Nous avons le plaisir de vous inviter à la présentation d’ouvrage de Sandra Slater (University of Charleston, SC, Directrice du Carolina Lowcountry and Atlantic World Program) et John McCurdy (Eastern Michigan State) à Condorcet.
Mardi 4 mars de 16h à 18h The University of Chicago John W. Boyer Center à Paris – Amphitheater, 1st Floor 41 Rue des Grands Moulins, 75013 Paris Métro ligne 14 – Bibliothèque François Mitterand
Si vous souhaitez assister à la présentation en personne, merci d‘envoyer un mail à: bertrand.van-ruymbeke@univ-paris8.fr afin que nous puissions vous inscrire sur la liste.
Lien Zoom disponible pour suivre à distance Heure: 4 mars 2025 04:00 PM Paris https://univ-paris8.zoom.us/j/98069076020?pwd=VRe5CG2ae6hk1y2oGGwwfEYkZrPESa.1 ID de réunion: 980 6907 6020 Code secret: 589680
“Uniformity and Individuality in Early America: A Conversation with Professors Sandra Slater and John McCurdy”
In this presentation, Professors Sandra Slater and John McCurdy will discuss their recent books and how they highlight the roles of conformity and deviance in early British North America.
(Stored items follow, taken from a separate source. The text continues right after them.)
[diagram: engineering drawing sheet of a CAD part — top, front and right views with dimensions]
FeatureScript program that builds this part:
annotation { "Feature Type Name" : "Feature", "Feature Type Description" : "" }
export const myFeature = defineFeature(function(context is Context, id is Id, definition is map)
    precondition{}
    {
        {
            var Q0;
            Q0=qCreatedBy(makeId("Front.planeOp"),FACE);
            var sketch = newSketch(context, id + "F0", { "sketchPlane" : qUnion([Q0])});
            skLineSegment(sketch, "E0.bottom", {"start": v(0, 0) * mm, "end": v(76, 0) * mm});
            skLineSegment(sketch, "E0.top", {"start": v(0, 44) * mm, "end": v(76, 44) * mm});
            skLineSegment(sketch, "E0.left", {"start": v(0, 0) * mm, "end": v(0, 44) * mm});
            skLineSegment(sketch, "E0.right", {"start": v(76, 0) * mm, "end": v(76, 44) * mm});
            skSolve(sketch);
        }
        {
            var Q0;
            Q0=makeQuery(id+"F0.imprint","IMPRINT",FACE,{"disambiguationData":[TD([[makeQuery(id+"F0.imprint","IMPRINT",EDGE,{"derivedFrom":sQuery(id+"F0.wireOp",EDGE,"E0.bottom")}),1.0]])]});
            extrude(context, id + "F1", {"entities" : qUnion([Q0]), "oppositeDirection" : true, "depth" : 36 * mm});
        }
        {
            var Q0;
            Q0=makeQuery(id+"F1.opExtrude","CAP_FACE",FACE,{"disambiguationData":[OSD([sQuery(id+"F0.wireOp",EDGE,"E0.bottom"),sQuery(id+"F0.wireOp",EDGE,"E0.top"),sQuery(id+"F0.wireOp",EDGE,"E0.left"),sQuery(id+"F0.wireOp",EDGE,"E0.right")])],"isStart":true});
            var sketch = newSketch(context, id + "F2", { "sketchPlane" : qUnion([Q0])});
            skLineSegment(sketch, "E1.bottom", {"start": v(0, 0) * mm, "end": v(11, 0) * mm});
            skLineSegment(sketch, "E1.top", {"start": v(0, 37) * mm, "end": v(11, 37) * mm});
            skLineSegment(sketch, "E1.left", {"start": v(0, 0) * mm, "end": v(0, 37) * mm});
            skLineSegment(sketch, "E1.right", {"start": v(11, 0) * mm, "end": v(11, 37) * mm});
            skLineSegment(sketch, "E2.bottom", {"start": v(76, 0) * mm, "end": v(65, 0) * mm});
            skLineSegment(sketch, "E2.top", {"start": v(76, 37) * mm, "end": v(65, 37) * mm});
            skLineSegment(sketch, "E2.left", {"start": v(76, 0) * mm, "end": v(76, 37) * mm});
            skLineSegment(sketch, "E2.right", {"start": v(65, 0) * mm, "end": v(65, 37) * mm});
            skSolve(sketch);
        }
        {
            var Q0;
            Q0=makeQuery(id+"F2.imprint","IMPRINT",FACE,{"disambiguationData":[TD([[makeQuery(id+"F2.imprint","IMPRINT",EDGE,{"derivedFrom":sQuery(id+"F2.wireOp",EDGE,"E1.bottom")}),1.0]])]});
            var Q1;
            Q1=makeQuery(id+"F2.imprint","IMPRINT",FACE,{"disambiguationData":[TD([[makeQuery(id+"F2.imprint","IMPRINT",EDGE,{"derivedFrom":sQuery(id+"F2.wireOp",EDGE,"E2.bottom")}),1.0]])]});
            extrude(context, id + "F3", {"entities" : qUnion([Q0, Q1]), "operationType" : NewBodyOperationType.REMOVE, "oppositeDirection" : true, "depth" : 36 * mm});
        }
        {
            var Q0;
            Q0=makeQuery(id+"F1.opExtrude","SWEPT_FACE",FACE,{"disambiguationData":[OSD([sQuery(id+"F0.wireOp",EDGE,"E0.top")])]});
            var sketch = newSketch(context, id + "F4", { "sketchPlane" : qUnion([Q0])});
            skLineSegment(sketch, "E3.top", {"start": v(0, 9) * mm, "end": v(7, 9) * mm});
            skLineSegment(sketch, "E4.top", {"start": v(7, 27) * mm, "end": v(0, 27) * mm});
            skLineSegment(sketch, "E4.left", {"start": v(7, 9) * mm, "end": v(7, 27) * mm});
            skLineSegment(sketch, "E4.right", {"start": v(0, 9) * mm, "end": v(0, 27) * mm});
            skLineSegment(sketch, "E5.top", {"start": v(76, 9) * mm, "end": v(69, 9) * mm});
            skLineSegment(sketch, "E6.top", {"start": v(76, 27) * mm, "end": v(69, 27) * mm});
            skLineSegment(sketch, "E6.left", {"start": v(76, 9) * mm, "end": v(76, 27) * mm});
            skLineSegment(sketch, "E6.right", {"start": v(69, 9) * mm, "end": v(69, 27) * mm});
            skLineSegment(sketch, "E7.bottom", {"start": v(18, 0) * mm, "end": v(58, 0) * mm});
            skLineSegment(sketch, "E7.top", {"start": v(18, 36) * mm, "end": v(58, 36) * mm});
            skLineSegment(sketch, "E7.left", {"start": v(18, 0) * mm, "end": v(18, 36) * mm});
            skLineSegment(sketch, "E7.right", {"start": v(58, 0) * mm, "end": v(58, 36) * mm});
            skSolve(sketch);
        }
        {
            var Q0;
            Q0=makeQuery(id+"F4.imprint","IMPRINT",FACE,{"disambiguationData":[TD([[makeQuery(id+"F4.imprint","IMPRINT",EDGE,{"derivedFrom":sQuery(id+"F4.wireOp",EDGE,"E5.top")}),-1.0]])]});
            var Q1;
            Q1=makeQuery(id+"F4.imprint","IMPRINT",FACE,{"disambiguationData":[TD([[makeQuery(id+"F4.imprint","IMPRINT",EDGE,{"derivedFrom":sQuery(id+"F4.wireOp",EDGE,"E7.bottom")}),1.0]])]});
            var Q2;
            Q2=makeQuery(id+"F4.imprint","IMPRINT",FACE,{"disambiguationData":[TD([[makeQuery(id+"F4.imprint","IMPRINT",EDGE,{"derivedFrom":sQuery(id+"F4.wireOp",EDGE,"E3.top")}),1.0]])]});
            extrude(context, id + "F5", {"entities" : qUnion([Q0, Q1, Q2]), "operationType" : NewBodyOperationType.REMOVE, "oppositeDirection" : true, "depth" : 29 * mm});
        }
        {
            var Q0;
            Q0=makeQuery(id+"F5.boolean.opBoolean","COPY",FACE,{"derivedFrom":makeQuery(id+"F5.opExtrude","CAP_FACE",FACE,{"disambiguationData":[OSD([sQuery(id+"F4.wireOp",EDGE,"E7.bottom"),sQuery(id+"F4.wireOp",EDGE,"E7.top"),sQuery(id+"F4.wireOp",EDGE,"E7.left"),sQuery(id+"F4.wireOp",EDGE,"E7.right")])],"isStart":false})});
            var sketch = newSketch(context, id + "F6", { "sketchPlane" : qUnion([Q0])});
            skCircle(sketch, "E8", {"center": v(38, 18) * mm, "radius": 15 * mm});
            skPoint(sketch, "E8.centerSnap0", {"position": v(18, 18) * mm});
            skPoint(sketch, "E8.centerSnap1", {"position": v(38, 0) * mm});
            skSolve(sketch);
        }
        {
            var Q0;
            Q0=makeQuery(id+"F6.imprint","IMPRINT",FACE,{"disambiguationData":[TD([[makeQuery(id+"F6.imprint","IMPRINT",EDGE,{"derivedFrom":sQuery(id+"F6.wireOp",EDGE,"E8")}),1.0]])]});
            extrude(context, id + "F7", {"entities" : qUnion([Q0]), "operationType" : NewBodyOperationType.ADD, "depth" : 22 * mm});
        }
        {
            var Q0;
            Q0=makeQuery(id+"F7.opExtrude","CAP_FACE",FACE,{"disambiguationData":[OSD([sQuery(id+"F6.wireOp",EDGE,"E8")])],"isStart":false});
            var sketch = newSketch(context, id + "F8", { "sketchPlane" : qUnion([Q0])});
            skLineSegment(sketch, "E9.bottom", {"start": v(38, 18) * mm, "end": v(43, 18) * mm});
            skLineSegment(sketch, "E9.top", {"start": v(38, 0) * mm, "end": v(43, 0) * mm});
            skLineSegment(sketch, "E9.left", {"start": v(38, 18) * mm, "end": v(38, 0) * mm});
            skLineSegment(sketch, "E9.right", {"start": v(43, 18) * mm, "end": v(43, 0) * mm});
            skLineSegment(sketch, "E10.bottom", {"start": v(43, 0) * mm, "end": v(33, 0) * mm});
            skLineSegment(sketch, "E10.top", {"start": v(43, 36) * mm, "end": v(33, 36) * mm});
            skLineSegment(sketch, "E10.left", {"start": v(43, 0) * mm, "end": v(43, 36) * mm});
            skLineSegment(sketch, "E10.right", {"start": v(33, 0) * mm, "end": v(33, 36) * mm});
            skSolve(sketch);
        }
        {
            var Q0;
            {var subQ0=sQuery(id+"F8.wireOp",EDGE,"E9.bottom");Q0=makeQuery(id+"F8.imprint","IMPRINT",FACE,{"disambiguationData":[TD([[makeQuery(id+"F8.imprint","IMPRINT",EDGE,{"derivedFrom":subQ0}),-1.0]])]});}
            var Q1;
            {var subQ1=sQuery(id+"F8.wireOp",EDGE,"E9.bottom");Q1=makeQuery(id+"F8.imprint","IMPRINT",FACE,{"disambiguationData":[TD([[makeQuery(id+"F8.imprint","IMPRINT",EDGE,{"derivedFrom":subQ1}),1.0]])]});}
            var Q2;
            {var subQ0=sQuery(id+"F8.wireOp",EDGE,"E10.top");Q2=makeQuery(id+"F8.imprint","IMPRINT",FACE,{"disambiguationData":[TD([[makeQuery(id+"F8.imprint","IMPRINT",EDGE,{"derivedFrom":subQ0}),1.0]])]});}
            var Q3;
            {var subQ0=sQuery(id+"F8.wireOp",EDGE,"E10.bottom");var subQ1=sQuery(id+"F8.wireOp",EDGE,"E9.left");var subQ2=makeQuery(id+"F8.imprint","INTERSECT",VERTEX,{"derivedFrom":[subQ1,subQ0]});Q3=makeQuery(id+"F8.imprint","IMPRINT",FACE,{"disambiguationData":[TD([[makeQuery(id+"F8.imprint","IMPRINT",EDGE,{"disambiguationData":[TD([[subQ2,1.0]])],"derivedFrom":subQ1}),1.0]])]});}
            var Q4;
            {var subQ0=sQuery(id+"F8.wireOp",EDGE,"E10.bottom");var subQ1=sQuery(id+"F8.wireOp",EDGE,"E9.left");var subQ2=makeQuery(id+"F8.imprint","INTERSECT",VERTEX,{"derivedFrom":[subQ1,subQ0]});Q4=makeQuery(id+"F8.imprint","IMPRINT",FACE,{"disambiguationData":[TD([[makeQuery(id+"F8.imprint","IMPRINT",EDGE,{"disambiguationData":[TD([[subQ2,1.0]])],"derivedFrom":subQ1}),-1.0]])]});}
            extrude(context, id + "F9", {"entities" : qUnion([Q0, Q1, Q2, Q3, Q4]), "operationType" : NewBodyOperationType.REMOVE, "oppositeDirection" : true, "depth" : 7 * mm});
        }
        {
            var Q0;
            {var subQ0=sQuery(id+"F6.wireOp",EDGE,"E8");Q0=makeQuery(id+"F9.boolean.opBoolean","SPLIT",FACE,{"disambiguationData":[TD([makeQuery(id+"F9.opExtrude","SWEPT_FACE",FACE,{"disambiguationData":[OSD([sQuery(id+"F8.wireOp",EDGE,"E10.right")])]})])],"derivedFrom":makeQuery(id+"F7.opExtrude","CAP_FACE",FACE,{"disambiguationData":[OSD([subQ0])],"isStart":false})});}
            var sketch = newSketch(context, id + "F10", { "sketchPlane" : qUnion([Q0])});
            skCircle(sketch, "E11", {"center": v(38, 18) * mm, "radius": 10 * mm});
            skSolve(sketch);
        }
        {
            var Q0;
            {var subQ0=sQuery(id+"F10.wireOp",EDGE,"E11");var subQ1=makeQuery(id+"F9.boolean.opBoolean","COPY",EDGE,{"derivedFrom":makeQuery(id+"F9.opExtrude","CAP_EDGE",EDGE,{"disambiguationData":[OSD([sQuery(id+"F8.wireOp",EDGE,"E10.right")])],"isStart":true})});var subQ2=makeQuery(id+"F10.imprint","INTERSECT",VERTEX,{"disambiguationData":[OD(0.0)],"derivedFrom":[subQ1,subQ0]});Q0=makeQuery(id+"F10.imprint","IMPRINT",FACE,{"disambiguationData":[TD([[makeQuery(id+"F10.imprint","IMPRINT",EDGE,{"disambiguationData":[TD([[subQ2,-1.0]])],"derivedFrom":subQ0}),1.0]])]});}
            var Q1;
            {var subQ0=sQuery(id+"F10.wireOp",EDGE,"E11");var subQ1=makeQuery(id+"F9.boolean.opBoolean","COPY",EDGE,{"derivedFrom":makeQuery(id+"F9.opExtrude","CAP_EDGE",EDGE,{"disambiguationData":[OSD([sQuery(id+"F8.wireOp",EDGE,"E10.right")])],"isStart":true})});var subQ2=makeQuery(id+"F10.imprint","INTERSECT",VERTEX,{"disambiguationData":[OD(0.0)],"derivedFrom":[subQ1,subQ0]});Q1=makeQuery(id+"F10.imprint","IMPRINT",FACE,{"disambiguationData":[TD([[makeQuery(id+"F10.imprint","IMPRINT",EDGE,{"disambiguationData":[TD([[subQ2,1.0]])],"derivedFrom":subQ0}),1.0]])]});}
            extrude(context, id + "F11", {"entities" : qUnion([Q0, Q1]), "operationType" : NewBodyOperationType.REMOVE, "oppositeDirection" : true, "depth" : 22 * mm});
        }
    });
Dr. Slater’s The Pompe and Pride of Man: Pride and Humility in Early New England (Brill, 2024) explores the dichotomy of pride and humility in American Puritanism, beginning with their transatlantic migration. Her work argues that a distinct form of American Puritanism arose that affected every facet of daily life: religious understandings, legal proceedings, and conceptions of the self in diaries and letters. Puritans placed the punishment and eradication of pride as a central lens through which society should be ordered.
Dr. McCurdy’s Vicious and Immoral: Homosexuality, the American Revolution, and the Trials of Robert Newburgh (Johns Hopkins, 2024) explores the story of Robert Newburgh, a chaplain in the British Army who was accused of same-sex intimacy and tried by court-martial in 1774. Newburgh’s flamboyant dress and conflicts with army officers reveal a complicated story of nonconformity with sexual and gender mores. McCurdy argues that Newburgh’s response to the pernicious rumors, as well as his own legal defenses, reflected an embrace of a burgeoning American notion of sexual liberalism.
Together, the works of Drs.Slater and McCurdy highlight the importance of uniformity and individuality at the beginning and the end of colonial America.